Pythian Blog: Technical Track

Proposal for a new Cassandra cluster key compaction strategy

Cassandra storage is generally described as a log-structured merge tree (LSM). In general, LSM storage provides great speed in performing writes, updates and deletes over reads. As a general rule, a write in Cassandra is an order of magnitude faster than a read. Not that reads are necessarily slow, but rather that the entire design of the server is to do writes very quickly and efficiently. To manage data written to LSM storage, the files created by the fast writes need to be re-organized to help read efficacy and manage storage space. The process to perform this reorganization is called "compaction." There are currently three generally available compaction strategies, each designed to optimize certain workloads. Unfortunately, there are many workloads which don’t necessarily fit well into any of the current compaction strategies. What I hope to do here is present a convincing argument for a fourth compaction strategy which I think will fit the needs of many use cases which today are left out in the cold. I am calling my proposed compaction strategy: Cluster Key Compaction Strategy (CKCS)

Existing strategies

Size tiered

Size Tiered Compaction Strategy (STCS) is the default compaction strategy and it has worked for many workloads through the years Cassandra has been in existence. It is recognized as having a relatively low write amplification level and it can generally keep the total number of SSTable files reasonably low, limiting the number of SSTable files that need to be referenced to find all the parts of a partition required by a read. One of its largest drawbacks is the amount of disk space required for a compaction.

Leveled compaction

Leveled Compaction Strategy (LCS) attempts to address the large amount of disk space required for compaction, and at the same time it also works to drastically limit the number of SSTable files required to fulfill a read from a partition to just one or two SSTable files. Its main drawback is the dramatic increase in write amplification for all data stored in LCS. With LCS, SSTable files are allowed to grow only to a predefined fixed size with the requirement that all columns of a specific partition exist in only one SSTable file at each level. When compacting from one level to the next, many SSTable files are both merged and distributed to many SSTable files.

Time window

Time Window Compaction Strategy (TWCS) uses STCS inside of a set of predefined windows or buckets based on time to store data. It deliberately keeps partitions spread across many SSTable files. By the use of windows, the space required to perform a compaction can be reduced by up to the number of windows. For example, if the number of windows is 20, then the space required for any TWCS compaction will be no more than 1/20 of the space consumed by the table. It also results in the lowest write amplification of any of the compaction strategies. While this is not enforced, it is strongly recommended that TWCS be used only with data that is known to have a limited lifetime, preferably through the Time To Live (TTL) feature of Cassandra. TWCS was designed to store time series data where the data coming in is dividable into well-defined time chunks. TWCS does not play well with hinted handoffs, read repairs or regular repairs, all of which can end up putting data which might belong in one window into a different window. This is not usually a problem if the data is short-lived or not of a critical nature. But that is not always the case in the real world.

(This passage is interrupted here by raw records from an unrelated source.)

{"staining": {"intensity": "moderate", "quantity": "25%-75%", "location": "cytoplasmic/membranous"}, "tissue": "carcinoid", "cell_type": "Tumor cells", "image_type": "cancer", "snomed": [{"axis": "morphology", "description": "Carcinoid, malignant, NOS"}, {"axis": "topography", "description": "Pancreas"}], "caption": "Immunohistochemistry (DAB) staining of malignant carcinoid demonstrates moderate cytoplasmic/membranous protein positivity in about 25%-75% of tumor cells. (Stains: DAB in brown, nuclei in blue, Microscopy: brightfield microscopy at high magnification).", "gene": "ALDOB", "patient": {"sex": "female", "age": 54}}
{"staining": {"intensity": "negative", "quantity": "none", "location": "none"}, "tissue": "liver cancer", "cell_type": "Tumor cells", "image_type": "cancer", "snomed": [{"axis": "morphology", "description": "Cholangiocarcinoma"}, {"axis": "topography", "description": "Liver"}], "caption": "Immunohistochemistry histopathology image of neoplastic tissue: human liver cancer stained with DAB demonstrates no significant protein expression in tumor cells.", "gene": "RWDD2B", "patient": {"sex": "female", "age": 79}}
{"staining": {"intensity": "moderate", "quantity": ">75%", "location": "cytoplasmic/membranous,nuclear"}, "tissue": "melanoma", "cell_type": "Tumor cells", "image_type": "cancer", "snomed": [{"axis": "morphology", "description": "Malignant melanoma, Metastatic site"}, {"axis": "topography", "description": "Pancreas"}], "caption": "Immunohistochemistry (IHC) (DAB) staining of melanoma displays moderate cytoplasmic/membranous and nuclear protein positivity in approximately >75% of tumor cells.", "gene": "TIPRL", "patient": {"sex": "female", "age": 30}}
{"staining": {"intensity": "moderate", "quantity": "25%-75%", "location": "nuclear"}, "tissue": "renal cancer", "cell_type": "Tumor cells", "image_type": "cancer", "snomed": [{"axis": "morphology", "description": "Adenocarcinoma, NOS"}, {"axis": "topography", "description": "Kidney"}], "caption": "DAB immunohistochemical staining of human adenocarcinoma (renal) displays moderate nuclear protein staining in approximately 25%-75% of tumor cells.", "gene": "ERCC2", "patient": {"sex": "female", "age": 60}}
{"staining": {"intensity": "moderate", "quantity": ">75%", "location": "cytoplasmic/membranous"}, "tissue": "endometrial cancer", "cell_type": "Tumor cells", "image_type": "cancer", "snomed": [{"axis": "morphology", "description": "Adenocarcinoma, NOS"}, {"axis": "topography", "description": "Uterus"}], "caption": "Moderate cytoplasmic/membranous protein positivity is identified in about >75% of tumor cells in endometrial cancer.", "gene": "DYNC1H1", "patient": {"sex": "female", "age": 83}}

Limits to existing strategies

As discussed above, each strategy has its strengths and weaknesses. Each needs to be carefully evaluated to decide which is best for your application. STCS requires a large amount of space to perform compactions and may need many SSTable files read to find all parts of a specific row for a given partition, but it has fairly low write amplification. LCS dramatically reduces the amount of space required for a compaction and greatly improves the likelihood that all the rows of a partition will be in the same place, but it can produce a huge number of SSTable files and it results in a massive increase in write amplification. It's best used with workloads where reads are 90% or better of the workload. TWCS is designed to work with time series data only. It is based on server time, having nothing at all to do with anything stored in the data itself. Like LCS, it greatly reduces the space required for compaction and it also has even better write amplification than STCS. It does not work well with Cassandra’s current anti-entropy mechanisms which makes it unsuitable for some kinds of data which might otherwise fit

Why a new strategy

In the last four years I have spent time consulting for different organizations which are using or planning to use Cassandra, and I keep finding workloads which would benefit from a compaction strategy that has features of both LCS and TWCS, and yet is still distinct from either one. In fact, there are really two distinct use cases one could argue belong to separate strategies, but I think a single strategy could be created to fit both. I would like to propose Cluster Key Compaction Strategy (CKCS). In the CKCS, SSTable files will be grouped together based on its cluster key values. Either on a set of moving windows, much like TWCS uses where a specific number of windows contain data expected to expire over time to limit the total number of windows, or based on a predefined set of set of partitions for the entire key range. By basing the window selection on cluster key values, the windows become defined outside of current server time, allowing Cassandra anti-entropy tools to work, although this will increase write amplification and SSTable file counts over traditional TWCS. It will also allow data sets which are not time-based to benefit from the compaction space and partition spread out that is in the nature of the current TWCS strategy.

Proposed CKCS details

The proposed CKCS will use the first column of the cluster key to define buckets which will be used to designate groups of SSTable file sets used to store data. In order to make the definition simple, the data type of that first column will need to be fixed in width and the possible key values well understood. Small integer, integer, large integer and timestamps would be the simplest to use and not, in my opinion, an unnecessarily restricted list.

How the CKCS would work

When a table is created with CKCS one of two bucket definition parameter types will be used.
  1. Moving window variation. Two parameters are used: one defines the unit size much like TWCS and should be caused unit. A unit can be a timeframe (seconds, minutes, hours, days) or it can be a number scale (ones, tens, hundreds, thousands, millions). The second parameter is the window size in units. With the moving window variation, it is assumed that all data written to the table will eventually expire and the number of windows will therefore be limited based on the lifetime of data stored in the table.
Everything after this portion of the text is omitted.